> EXERCISE OBJECTIVE
Print the lines that run from the line with "August 2018" to the line with "PUBLICATION", keeping both end lines, exactly as they appear in the entries below, and nothing else.

:::

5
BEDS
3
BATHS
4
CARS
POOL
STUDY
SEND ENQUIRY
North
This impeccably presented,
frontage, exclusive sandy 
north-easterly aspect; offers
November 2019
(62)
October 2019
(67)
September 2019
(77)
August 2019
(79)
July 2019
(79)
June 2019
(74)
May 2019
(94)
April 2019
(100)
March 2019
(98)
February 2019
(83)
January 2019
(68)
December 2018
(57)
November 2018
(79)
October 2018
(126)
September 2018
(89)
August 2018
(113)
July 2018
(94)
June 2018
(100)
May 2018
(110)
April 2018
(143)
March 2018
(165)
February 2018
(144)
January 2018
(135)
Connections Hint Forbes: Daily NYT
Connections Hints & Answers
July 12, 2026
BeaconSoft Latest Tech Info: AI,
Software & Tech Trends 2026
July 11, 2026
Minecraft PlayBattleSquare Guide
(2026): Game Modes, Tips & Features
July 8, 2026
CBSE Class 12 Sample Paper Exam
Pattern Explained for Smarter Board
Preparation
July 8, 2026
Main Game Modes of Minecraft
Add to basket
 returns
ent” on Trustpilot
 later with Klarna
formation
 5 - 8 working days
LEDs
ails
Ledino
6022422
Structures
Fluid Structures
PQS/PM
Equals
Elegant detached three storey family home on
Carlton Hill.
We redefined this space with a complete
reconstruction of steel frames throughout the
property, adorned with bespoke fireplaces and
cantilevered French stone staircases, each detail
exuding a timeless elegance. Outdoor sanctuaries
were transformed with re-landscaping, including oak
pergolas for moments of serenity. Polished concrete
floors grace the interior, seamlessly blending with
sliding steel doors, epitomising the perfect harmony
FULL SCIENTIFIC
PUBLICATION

:::

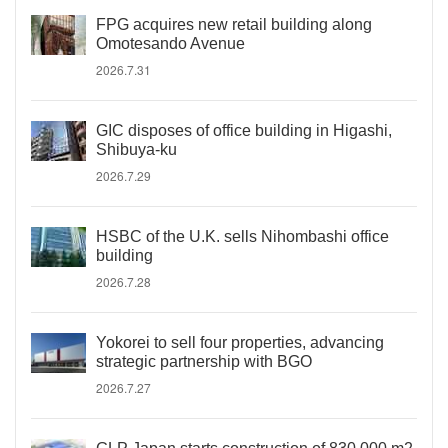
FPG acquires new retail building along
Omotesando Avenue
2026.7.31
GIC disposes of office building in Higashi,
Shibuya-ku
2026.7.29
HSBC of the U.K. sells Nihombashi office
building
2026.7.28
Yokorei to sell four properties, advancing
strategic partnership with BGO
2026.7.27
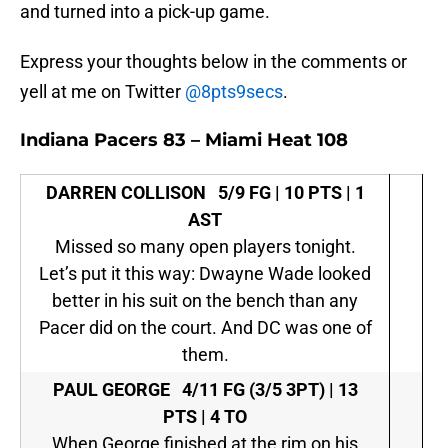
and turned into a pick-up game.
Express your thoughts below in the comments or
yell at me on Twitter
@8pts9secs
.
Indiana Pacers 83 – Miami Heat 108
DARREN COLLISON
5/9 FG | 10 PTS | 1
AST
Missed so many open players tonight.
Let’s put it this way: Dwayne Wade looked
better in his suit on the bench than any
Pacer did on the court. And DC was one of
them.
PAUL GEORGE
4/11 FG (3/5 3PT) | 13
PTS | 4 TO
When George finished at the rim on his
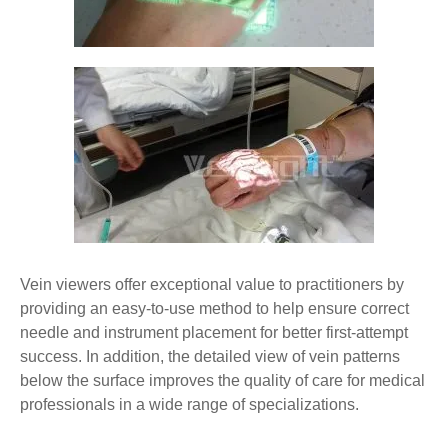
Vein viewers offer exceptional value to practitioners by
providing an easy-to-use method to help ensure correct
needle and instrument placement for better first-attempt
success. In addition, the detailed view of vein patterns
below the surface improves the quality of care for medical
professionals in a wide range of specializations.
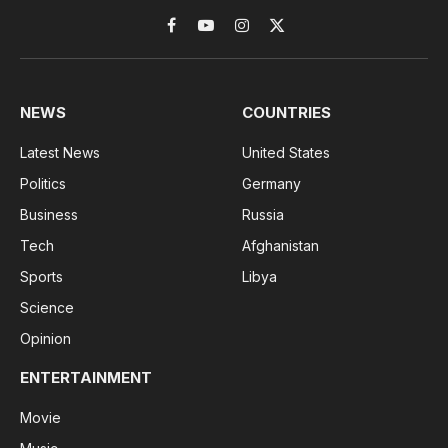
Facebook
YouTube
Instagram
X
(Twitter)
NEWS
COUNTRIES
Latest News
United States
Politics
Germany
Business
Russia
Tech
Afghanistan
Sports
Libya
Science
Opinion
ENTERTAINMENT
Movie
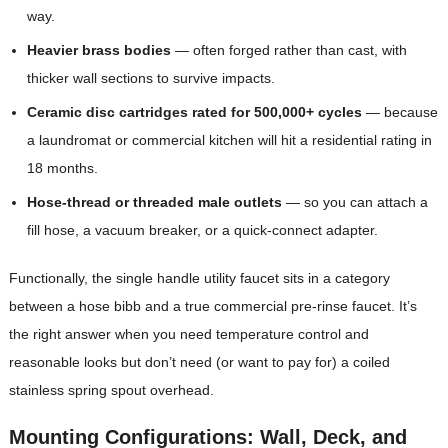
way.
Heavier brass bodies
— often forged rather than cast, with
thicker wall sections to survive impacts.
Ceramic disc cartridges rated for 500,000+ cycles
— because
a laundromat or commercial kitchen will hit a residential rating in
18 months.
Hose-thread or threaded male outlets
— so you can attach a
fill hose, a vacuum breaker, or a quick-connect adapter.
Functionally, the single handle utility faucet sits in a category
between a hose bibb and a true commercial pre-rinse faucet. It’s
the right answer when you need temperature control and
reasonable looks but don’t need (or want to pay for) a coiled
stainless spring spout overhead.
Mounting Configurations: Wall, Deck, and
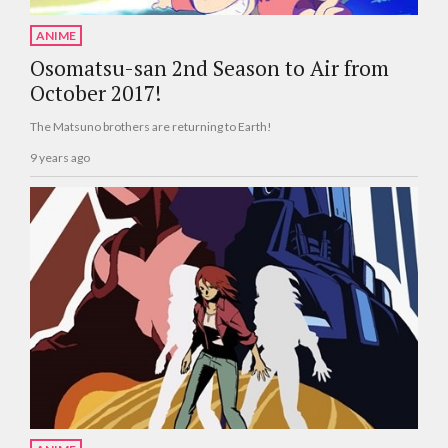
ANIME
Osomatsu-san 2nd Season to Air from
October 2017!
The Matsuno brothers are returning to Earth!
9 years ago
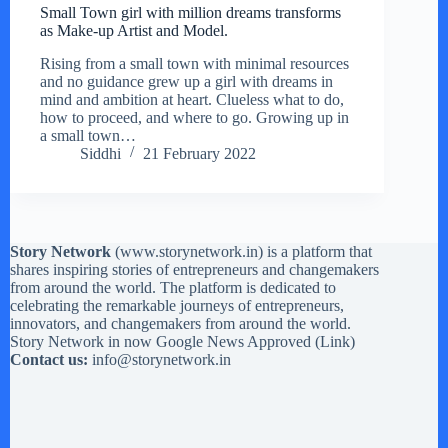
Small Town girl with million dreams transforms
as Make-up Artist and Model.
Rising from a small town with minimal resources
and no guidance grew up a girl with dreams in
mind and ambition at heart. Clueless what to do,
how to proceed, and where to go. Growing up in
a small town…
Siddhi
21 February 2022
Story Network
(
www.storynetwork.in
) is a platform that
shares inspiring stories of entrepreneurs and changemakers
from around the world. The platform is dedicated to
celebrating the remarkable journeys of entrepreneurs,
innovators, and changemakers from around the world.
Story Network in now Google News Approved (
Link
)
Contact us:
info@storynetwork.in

:::

> TASK RESPONSE
August 2018
(113)
July 2018
(94)
June 2018
(100)
May 2018
(110)
April 2018
(143)
March 2018
(165)
February 2018
(144)
January 2018
(135)
Connections Hint Forbes: Daily NYT
Connections Hints & Answers
July 12, 2026
BeaconSoft Latest Tech Info: AI,
Software & Tech Trends 2026
July 11, 2026
Minecraft PlayBattleSquare Guide
(2026): Game Modes, Tips & Features
July 8, 2026
CBSE Class 12 Sample Paper Exam
Pattern Explained for Smarter Board
Preparation
July 8, 2026
Main Game Modes of Minecraft
Add to basket
 returns
ent” on Trustpilot
 later with Klarna
formation
 5 - 8 working days
LEDs
ails
Ledino
6022422
Structures
Fluid Structures
PQS/PM
Equals
Elegant detached three storey family home on
Carlton Hill.
We redefined this space with a complete
reconstruction of steel frames throughout the
property, adorned with bespoke fireplaces and
cantilevered French stone staircases, each detail
exuding a timeless elegance. Outdoor sanctuaries
were transformed with re-landscaping, including oak
pergolas for moments of serenity. Polished concrete
floors grace the interior, seamlessly blending with
sliding steel doors, epitomising the perfect harmony
FULL SCIENTIFIC
PUBLICATION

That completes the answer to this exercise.